*Records supplied*
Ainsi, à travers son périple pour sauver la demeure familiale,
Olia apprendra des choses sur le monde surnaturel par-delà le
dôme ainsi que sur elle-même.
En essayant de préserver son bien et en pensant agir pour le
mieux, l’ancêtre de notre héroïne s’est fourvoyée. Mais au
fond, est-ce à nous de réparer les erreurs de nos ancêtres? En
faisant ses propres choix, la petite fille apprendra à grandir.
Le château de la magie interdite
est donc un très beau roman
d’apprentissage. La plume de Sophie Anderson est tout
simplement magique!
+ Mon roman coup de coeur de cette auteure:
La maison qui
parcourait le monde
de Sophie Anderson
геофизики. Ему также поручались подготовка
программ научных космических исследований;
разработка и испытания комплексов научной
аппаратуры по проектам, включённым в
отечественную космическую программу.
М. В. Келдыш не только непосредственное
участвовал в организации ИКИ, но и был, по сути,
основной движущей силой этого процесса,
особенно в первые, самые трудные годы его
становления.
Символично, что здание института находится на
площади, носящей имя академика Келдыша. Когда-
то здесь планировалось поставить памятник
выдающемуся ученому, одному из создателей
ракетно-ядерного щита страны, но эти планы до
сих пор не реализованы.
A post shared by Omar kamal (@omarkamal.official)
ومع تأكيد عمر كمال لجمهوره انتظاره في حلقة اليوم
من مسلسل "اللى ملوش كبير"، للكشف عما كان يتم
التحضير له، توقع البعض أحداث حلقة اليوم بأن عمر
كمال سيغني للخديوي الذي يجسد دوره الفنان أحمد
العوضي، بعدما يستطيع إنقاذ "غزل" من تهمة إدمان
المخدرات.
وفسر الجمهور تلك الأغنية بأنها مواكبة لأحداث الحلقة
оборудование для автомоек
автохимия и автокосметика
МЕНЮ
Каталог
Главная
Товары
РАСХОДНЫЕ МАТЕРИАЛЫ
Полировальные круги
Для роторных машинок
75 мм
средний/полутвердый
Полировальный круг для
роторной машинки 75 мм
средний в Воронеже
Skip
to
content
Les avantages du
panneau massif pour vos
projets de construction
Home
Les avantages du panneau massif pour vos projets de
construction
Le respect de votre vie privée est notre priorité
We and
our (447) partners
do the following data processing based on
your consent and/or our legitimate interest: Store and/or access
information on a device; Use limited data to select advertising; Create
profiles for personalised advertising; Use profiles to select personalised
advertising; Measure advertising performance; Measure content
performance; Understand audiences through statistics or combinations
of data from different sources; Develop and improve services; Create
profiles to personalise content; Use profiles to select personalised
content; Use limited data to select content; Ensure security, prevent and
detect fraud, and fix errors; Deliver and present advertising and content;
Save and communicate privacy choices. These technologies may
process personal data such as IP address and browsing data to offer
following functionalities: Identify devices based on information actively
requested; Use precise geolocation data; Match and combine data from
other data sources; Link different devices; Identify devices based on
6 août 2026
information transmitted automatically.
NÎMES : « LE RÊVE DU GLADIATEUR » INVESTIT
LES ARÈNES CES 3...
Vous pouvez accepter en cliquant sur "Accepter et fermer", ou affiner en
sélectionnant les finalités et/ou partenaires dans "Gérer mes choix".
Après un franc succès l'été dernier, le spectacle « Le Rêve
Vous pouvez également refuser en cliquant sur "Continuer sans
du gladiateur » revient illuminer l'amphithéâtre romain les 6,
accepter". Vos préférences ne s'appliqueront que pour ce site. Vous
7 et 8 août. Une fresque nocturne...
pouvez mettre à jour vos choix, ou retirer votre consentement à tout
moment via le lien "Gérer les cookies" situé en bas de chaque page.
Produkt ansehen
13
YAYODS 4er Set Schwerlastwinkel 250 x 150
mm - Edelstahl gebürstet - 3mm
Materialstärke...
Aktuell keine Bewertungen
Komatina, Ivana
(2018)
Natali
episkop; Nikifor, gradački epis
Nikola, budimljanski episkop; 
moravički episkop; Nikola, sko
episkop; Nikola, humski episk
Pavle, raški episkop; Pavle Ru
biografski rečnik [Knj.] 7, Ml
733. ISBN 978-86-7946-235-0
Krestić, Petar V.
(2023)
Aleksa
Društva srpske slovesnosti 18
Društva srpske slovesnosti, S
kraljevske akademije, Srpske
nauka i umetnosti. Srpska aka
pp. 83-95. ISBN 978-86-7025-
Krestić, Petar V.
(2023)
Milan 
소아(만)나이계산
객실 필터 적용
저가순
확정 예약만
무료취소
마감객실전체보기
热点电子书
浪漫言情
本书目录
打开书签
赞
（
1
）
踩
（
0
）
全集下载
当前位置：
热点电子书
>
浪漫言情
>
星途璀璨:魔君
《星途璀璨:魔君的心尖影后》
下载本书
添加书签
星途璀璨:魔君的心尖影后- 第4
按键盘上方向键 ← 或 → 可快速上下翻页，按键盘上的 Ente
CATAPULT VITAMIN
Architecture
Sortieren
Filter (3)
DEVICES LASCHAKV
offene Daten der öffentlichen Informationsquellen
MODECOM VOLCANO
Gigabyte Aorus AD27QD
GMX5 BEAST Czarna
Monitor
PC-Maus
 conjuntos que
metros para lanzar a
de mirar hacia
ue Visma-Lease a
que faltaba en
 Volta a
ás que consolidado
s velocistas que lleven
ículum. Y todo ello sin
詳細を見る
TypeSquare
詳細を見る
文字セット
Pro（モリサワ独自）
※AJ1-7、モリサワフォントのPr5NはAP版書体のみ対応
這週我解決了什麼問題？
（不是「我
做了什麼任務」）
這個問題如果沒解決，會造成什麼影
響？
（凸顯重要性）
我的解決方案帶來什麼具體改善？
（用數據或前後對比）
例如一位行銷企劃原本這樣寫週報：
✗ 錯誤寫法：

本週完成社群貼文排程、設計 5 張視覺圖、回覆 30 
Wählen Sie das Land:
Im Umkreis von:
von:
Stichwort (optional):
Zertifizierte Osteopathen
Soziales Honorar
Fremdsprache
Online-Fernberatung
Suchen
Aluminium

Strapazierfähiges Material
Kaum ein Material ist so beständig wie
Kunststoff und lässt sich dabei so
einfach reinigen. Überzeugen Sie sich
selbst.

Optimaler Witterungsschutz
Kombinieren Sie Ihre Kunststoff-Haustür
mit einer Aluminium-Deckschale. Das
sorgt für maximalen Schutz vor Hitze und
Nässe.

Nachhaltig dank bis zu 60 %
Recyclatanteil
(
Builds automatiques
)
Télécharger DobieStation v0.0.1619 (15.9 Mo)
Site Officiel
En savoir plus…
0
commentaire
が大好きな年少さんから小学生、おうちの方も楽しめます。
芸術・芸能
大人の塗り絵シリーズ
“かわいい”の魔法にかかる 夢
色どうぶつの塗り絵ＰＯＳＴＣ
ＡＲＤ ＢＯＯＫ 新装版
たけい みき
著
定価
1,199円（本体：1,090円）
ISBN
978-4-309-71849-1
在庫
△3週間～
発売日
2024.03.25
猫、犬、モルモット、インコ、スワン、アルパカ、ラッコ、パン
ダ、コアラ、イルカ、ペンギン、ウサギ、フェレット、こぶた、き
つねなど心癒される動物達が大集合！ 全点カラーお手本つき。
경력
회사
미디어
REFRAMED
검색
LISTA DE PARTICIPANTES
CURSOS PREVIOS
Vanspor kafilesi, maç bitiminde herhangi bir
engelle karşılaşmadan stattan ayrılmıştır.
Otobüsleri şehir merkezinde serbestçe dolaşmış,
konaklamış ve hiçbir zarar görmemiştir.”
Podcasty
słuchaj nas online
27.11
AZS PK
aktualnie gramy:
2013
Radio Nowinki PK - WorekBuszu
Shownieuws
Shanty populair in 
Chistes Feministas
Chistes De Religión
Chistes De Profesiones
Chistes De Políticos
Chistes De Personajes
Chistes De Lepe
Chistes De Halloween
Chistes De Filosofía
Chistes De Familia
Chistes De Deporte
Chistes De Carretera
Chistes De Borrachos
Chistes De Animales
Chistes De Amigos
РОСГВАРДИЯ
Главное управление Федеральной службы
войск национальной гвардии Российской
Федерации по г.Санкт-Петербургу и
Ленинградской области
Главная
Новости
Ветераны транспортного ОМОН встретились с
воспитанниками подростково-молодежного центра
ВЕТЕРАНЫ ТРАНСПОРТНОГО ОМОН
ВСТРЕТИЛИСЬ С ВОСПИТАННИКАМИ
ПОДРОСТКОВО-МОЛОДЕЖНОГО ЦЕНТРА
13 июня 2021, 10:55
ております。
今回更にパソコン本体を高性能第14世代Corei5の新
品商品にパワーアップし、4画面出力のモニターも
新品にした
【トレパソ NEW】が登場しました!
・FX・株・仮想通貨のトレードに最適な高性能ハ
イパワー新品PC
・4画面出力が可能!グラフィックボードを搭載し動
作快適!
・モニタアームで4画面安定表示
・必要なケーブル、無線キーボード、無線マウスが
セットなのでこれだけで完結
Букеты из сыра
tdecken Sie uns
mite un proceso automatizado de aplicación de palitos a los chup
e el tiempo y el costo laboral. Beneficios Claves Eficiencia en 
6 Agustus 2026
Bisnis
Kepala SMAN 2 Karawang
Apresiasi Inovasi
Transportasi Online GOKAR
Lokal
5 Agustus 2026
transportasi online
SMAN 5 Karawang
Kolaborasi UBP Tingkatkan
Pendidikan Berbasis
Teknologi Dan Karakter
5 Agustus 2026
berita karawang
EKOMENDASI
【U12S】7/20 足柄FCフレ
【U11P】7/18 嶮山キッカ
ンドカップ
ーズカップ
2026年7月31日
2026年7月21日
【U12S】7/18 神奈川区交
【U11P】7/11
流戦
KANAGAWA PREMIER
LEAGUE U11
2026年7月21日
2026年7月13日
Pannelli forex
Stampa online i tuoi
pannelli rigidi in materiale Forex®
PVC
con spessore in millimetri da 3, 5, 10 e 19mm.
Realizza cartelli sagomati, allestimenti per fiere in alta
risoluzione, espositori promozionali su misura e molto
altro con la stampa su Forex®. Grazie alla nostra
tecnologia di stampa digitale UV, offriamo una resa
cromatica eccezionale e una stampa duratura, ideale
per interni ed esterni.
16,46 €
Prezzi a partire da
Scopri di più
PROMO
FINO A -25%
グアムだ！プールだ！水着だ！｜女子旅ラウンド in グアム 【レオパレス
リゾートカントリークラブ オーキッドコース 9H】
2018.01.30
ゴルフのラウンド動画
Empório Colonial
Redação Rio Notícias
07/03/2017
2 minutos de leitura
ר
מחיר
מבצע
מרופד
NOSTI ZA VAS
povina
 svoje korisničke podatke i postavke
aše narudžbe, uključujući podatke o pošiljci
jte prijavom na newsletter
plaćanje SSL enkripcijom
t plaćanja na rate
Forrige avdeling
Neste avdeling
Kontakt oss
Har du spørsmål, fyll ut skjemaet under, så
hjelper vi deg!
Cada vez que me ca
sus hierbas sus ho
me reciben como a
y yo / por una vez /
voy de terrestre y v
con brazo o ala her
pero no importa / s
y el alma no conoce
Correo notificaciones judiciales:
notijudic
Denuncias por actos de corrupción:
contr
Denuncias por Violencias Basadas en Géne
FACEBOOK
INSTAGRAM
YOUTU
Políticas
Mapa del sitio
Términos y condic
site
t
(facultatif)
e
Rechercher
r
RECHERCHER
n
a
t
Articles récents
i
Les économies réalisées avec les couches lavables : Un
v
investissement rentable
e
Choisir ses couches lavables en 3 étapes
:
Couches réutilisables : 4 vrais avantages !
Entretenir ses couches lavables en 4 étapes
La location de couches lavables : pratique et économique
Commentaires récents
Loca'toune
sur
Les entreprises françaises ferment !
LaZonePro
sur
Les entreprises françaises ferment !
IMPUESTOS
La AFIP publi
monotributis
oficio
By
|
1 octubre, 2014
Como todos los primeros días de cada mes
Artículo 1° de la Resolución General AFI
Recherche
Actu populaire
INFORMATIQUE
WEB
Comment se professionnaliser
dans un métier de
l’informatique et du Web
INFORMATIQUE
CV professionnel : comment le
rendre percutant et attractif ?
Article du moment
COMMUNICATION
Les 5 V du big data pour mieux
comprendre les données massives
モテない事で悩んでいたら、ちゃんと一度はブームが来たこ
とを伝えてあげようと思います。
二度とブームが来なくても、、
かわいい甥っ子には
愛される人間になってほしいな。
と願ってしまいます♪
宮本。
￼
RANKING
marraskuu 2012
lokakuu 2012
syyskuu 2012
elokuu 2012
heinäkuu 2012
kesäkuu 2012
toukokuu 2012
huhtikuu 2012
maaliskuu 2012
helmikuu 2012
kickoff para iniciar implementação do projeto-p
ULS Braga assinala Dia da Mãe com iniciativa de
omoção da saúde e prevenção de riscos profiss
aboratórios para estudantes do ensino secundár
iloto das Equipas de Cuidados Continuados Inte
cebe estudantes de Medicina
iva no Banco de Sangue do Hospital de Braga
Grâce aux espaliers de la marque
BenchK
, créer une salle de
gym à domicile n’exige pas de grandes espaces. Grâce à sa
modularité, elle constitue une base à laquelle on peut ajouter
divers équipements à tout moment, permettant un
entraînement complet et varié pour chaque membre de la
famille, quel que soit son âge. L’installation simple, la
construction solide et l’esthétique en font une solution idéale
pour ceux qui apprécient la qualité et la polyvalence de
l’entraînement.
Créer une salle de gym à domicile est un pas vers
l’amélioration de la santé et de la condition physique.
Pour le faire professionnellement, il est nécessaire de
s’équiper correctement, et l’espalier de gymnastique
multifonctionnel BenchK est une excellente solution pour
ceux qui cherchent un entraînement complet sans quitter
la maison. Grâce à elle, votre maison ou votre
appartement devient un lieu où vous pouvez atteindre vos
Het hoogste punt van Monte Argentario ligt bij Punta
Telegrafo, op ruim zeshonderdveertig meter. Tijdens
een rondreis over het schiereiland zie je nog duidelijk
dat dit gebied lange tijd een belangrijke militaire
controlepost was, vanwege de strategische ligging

*Assigned task*
Reproduce the lines above word for word, starting at the very first line and ending at the line that contains "En essayant de".

*Result below*
Ainsi, à travers son périple pour sauver la demeure familiale,
Olia apprendra des choses sur le monde surnaturel par-delà le
dôme ainsi que sur elle-même.
En essayant de préserver son bien et en pensant agir pour le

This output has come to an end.